**EXERCISE**
Could you repeat word for word only the lines from the one containing "wire d1, d2, d3;" to the last line of the data below?

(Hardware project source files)
━━━━━━━━━━━━━━━━━━━━━━━━━━━━━━

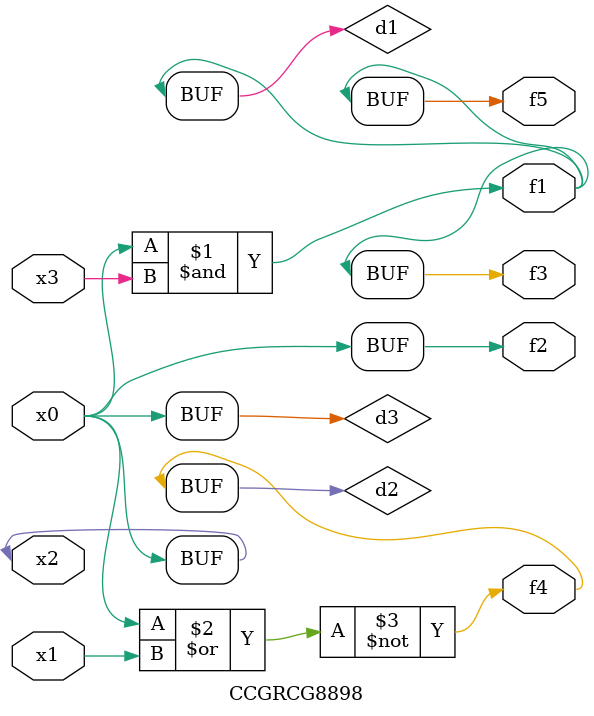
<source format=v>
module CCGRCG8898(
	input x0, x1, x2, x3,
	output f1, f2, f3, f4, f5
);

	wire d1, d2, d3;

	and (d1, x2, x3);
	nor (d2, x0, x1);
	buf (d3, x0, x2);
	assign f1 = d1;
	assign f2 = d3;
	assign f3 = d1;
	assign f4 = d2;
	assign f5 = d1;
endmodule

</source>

━━━━━━━━━━━━━━━━━━━━━━━━━━━━━━

**YOUR RESPONSE**
	wire d1, d2, d3;

	and (d1, x2, x3);
	nor (d2, x0, x1);
	buf (d3, x0, x2);
	assign f1 = d1;
	assign f2 = d3;
	assign f3 = d1;
	assign f4 = d2;
	assign f5 = d1;
endmodule

</source>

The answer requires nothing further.